Of similar importance is Modis’ visit to Japan later this month which has been extended by a day to send out a message to the Chinese. China and Japan are locked in a never ending battle over the ownership of Senkaku islands in the East China Sea. Shinzo Abe, the Japanese premier is cast in the same nationalist mould as Modi. He is trying to look the Chinese in the eye and is also rewriting the Japanese self defence policy paradigm to bring it on an offensive plane to address the rapidly increasing threats from China. He enjoys a good personal rapport with PM Modi, a throwback to the latter’s years as Gujarat CM. And it is expected that the relationship will be put on an entirely different strategic plane with Japan agreeing to sell a highly modern amphibious plane along with, in a departure from the past, allowing manufacturing of parts of this plane in India. If Abe were to heed to India’s strategic concerns and also offer to forge a relationship aligned on an axis that contains China, it would be the best ever outcome of Indo-Japan engagements in the recent history.
Two things that India, however, must do immediately are: make the correction in its maps to capture the fishtails therein. It does not behove a country of India’s size that it shows its territories outside its official catrograph. Chinese may not have respect for others’ maps, but it should be no consolation for us to remain casual.

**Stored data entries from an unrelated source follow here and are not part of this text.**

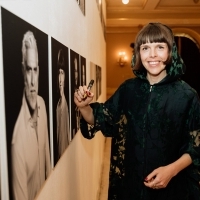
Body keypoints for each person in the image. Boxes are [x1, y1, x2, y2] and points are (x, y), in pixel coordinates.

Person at [74, 22, 200, 200]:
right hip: (131, 186)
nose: (153, 54)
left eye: (160, 47)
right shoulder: (128, 89)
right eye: (145, 48)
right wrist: (84, 106)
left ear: (170, 52)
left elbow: (195, 146)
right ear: (139, 54)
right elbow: (99, 118)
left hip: (174, 188)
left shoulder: (187, 95)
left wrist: (171, 171)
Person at [11, 31, 51, 200]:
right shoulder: (18, 141)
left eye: (35, 70)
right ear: (22, 71)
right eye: (29, 70)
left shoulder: (42, 103)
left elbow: (48, 162)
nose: (33, 80)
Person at [56, 49, 70, 159]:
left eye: (62, 73)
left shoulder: (65, 103)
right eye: (58, 73)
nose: (60, 79)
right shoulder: (57, 105)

Who knows when time comes to fix the territorial issue and China agrees to abide by the Macmohan line, as it has done in the case of Burma, our maps may attain a sacrosanct status. In that scenario, if our wrong maps weaken our case, we will have no one else to blame.

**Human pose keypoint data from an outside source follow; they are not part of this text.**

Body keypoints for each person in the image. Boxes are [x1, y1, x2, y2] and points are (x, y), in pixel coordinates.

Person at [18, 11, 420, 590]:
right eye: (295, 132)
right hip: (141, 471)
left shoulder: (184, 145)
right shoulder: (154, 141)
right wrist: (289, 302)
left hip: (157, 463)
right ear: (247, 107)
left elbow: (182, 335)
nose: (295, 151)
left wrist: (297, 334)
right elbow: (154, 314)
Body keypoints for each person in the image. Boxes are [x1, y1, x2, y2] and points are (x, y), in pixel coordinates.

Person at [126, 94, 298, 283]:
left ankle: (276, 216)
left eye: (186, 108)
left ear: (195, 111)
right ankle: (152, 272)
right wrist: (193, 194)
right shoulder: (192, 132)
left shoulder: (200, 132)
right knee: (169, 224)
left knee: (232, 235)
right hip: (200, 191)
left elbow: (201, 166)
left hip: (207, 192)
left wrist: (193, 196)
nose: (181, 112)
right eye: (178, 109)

Second, before even thinking of engaging the Chinese at the borders, it is important that a semblance of border infrastructure is first put in place. Even though it is a work in progress, it needs to be expedited at a war footing. Similarly, defence needs all along the China border need to be fully met as early as possible. Quick mobilization platforms and well equipped forces, and not the mindless rhetoric, will be the deterrence for the bullying China.

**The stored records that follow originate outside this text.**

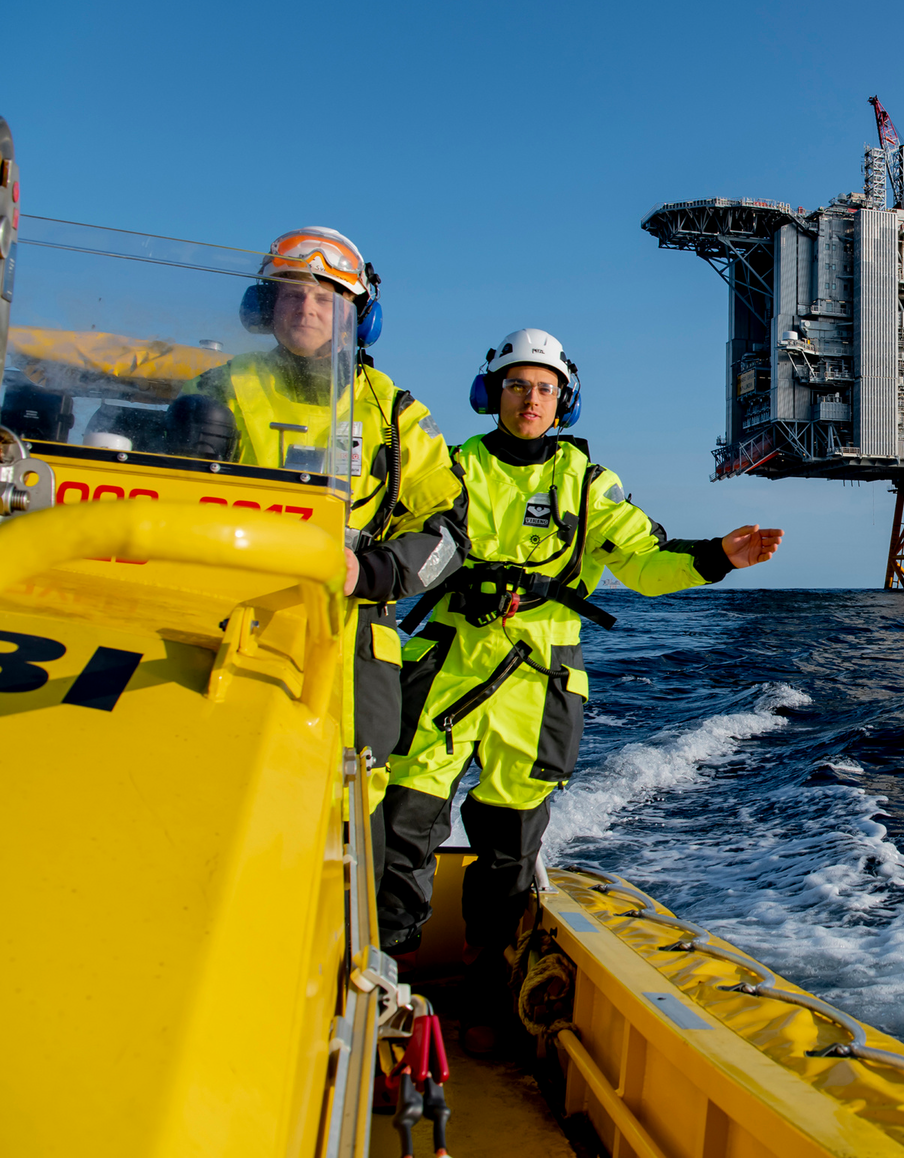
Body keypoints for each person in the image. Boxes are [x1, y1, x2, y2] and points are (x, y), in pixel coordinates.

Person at [377, 328, 780, 1015]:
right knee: (402, 831)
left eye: (543, 387)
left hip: (536, 687)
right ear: (491, 395)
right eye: (515, 385)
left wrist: (716, 556)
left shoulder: (588, 484)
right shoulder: (448, 470)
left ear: (564, 401)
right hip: (443, 670)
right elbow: (406, 545)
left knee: (508, 852)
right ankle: (391, 983)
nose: (529, 398)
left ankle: (483, 995)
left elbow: (643, 562)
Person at [185, 229, 467, 853]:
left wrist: (370, 573)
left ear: (357, 315)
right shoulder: (219, 391)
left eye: (326, 295)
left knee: (354, 806)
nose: (306, 309)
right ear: (265, 307)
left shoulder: (395, 414)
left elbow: (449, 531)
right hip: (235, 625)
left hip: (356, 641)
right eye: (290, 294)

China is a mercurial customer. Even as it does what is does at the borders, it also never ceases to do business with India. Whatever it does, the best part of the Chinese tactic is that they always keep the levers of influence of whatever do with them. India will  do well to beat them at their game. India can continue to forge anti china relations with the like-minded nations while at the same time also continuing to do business with it. A policy of strategic stealth and tactical ambush, as opposed to an overt aggression or cold standoff, will best serve the Indians.